Fred Ritter

Profile
- Position: Halfback

Personal information
- Born: May 8, 1882 Brooklyn, New York, U.S.
- Died: July 21, 1948 (aged 66) Westport, Connecticut, U.S.

Career information
- High school: Lawrenceville School
- College: Princeton (1904)

Career history

Playing
- 1907: Regina Civil Servants
- 1910–1913: Regina Roughriders

Coaching
- 1910–1913: Regina Roughriders Head coach
- 1914: Princeton Assistant coach
- 1921–1922: Manitoba Head coach
- 1923–1924: Winnipeg Victorias Rugby Club Head coach
- 1925–1928: Manitoba Head coach
- 1933–1934: Winnipeg Deer Lodge Head coach
- 1935: Winnipeg Victorias Junior Rugby Club Head coach

= Fred Ritter =

American-born Canadian football player, coach, and administrator

Frederick William Ritter (May 8, 1882 – July 21, 1948) was an American gridiron football player and coach and lumber industry executive who was head coach of the Regina Roughriders from 1910 to 1913.

==Playing==
Ritter was on May 8, 1882, born in Brooklyn to Frederick William and Mary (Welchman) Ritter.

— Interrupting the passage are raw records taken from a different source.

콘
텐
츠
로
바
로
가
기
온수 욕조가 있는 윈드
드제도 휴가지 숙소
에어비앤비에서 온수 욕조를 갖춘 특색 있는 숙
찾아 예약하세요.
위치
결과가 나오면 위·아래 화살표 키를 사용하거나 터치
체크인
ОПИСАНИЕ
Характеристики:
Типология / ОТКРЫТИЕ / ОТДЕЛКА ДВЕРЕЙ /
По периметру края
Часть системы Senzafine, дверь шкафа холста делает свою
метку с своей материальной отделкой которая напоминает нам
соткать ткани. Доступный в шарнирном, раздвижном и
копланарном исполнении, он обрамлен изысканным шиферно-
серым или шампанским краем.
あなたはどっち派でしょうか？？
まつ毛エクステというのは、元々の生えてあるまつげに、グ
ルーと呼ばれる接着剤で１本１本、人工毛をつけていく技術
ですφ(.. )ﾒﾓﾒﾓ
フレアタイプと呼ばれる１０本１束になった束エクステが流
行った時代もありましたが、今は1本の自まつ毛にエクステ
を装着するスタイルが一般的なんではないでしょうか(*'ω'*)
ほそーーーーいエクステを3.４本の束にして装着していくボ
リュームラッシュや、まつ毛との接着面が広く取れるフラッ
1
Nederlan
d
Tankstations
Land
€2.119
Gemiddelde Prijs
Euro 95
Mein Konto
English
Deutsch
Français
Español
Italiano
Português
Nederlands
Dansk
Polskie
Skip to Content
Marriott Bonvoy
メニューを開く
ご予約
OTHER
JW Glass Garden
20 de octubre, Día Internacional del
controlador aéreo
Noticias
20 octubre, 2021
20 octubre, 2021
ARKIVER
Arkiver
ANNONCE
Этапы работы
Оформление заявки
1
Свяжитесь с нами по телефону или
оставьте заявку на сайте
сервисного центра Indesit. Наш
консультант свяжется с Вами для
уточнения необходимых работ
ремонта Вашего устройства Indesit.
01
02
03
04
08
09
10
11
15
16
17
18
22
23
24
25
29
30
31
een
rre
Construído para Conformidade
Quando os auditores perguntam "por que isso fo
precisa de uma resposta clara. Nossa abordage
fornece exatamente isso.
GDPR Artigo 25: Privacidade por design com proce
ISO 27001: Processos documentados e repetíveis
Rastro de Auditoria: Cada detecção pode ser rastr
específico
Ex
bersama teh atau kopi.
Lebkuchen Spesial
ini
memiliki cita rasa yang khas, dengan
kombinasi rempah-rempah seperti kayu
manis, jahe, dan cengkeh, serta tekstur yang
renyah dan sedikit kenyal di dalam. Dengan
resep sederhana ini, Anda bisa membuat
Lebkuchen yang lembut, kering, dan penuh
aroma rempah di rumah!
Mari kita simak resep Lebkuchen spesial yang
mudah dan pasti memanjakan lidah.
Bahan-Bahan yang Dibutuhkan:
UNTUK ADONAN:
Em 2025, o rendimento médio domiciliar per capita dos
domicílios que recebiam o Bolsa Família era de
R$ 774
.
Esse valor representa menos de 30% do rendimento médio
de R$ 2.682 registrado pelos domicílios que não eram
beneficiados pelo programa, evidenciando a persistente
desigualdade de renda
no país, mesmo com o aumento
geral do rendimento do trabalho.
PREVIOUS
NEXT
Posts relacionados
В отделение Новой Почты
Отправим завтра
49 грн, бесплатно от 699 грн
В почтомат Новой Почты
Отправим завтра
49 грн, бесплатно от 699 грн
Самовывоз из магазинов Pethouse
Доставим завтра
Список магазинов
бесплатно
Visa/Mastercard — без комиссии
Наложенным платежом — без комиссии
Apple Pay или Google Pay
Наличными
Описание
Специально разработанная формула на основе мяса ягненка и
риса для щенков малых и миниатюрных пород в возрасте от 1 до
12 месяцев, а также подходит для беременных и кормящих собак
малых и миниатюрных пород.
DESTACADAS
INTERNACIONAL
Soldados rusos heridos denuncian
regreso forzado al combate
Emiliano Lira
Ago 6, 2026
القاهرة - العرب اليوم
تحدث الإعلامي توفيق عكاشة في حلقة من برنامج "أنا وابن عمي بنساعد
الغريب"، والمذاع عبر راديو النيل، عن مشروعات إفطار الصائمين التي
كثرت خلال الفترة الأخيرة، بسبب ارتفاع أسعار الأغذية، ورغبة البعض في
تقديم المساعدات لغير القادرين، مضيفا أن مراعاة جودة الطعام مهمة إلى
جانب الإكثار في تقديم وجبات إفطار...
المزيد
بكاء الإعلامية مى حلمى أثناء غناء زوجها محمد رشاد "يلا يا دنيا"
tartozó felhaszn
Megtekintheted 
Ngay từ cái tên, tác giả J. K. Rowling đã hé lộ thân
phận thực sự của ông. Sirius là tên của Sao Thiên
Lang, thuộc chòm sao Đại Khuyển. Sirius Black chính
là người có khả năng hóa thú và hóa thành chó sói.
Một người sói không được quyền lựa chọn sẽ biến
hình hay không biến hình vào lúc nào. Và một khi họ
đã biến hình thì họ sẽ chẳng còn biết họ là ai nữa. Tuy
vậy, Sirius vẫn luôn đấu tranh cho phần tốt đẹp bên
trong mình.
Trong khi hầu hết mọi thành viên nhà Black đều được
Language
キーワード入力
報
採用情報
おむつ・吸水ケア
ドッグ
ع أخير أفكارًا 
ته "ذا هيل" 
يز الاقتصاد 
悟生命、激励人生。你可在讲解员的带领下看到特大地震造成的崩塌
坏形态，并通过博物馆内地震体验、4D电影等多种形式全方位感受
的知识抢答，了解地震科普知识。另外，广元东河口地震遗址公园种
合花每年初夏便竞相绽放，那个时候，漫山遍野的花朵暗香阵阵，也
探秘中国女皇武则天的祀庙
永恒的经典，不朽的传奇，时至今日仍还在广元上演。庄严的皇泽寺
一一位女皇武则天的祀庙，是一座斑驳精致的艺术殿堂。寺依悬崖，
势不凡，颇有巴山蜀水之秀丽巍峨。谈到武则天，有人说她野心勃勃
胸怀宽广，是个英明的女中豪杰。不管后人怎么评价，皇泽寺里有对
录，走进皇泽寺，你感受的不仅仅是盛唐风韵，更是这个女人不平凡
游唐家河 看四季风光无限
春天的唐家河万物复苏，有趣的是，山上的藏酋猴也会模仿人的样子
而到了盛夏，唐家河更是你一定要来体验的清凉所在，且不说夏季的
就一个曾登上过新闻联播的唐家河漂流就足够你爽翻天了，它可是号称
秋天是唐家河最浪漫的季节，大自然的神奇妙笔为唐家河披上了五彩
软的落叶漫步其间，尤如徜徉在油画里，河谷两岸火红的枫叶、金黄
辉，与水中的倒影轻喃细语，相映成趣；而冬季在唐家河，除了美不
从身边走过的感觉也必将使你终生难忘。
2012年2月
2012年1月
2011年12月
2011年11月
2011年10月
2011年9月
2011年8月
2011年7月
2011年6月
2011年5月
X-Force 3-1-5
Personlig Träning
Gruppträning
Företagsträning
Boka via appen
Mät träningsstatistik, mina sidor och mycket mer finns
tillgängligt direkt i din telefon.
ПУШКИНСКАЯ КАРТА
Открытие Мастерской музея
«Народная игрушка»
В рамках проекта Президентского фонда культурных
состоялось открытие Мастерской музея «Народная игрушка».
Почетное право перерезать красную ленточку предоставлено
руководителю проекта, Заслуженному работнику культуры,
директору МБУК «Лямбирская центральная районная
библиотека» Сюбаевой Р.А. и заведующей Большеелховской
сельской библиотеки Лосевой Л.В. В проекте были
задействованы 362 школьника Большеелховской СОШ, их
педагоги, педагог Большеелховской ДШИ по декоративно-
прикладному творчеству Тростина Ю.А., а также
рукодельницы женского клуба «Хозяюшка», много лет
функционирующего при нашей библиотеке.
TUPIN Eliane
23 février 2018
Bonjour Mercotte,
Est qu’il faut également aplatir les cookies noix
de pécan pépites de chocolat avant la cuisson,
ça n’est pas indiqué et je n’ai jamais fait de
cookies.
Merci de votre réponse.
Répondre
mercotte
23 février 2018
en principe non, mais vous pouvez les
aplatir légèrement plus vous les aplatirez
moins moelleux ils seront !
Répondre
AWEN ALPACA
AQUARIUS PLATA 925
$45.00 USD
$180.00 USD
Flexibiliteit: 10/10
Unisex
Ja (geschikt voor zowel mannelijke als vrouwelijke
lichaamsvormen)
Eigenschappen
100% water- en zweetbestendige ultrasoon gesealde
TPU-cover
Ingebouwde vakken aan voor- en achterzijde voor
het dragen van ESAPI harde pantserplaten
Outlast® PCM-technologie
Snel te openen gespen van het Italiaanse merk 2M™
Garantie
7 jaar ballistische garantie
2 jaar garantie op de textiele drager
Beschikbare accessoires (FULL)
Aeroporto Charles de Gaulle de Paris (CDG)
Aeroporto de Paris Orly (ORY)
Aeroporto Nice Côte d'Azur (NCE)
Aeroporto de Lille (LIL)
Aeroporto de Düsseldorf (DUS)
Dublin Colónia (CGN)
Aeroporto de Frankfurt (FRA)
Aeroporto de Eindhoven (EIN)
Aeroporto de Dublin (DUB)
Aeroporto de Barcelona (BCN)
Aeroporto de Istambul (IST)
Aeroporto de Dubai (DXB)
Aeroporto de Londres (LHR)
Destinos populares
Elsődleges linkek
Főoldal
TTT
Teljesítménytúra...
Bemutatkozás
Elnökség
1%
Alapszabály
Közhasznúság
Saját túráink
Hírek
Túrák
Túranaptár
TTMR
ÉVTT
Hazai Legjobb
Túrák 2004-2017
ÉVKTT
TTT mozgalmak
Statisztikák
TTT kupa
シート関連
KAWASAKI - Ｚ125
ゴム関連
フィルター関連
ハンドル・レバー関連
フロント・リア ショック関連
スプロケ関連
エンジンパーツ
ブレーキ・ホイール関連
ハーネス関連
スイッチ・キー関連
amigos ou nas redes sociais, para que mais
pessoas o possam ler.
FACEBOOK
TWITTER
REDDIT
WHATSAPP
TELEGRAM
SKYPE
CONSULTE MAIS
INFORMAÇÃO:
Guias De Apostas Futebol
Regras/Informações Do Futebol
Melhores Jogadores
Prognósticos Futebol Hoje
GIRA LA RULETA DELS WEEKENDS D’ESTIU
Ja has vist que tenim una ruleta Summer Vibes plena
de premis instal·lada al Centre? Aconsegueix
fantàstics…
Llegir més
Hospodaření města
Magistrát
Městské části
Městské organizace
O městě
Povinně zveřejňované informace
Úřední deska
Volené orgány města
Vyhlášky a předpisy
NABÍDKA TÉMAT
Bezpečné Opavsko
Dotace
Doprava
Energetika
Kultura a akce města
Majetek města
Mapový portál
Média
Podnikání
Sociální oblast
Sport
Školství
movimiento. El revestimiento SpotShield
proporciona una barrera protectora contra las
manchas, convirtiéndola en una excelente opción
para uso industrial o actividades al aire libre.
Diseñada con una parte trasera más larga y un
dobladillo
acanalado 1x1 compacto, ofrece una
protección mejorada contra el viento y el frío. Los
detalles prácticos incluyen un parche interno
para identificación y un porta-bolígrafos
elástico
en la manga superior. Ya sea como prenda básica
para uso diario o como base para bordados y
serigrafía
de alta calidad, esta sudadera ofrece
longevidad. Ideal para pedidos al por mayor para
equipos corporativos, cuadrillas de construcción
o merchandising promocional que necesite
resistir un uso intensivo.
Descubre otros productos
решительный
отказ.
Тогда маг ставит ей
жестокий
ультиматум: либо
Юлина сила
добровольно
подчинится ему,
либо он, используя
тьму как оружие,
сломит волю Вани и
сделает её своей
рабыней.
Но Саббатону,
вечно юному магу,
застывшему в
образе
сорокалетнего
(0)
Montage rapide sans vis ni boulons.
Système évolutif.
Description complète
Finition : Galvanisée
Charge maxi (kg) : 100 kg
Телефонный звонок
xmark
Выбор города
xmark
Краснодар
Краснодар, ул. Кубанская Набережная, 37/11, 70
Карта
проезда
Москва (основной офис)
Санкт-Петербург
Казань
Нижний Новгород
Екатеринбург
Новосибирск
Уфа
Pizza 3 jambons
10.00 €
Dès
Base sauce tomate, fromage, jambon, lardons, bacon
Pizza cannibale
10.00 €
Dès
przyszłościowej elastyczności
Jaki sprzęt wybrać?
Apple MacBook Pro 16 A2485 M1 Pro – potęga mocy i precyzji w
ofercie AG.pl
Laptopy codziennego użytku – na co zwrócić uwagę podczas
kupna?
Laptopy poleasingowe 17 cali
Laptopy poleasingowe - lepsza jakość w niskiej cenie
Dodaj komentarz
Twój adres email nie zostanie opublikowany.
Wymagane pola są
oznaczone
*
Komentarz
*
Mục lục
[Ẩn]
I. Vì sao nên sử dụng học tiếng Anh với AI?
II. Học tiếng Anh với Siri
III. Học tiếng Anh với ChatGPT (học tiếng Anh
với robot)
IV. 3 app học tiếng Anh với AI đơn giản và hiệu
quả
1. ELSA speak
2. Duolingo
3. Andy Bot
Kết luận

He graduated from the Lawrenceville School. He played halfback on the 1904 Princeton Tigers football team, but was ineligible to play in 1905 due to poor grades. In 1906, he was the backup catcher for an amateur baseball team in Millville, New Jersey. In 1907, Ritter moved to Regina, Saskatchewan and played center-half for the Regina Civil Servants football team.

==Coaching==
Ritter joined the Regina Roughriders in 1910 and was appointed coach that October. He remained with the team until 1914, when he returned to Princeton as an assistant coach. He returned to Roughriders in 1915 as team manager.

Ritter returned to coaching in 1921 with the University of Manitoba. In 1923 and 1924, he coached the Winnipeg Victorias Rugby Club. He then returned to Manitoba. He was the coach of the Winnipeg Deer Lodge in 1933 and 1934 and the Victoria Juniors in 1935.

==Lumber industry==
After leaving Princeton, Ritter was a yard manager for the Monarch Lumber Company in Regina and Winnipeg. In 1916, he became general manager of the North Canada Lumber Company in Prince Albert, Saskatchewan. He then spent 17 years as secretary of the Western Retail Lumberman's Association in Winnipeg. In 1937, he moved to New York City, where he was secretary-manager of the New York Lumber Trade Association until his death.

==Personal life==
On February 8, 1910, Ritter married Aimee Rogeane Houston in Regina. They had two daughters, Rosalina and Rogeane.

Ritter died on July 21, 1948, at his home in Westport, Connecticut after a brief illness.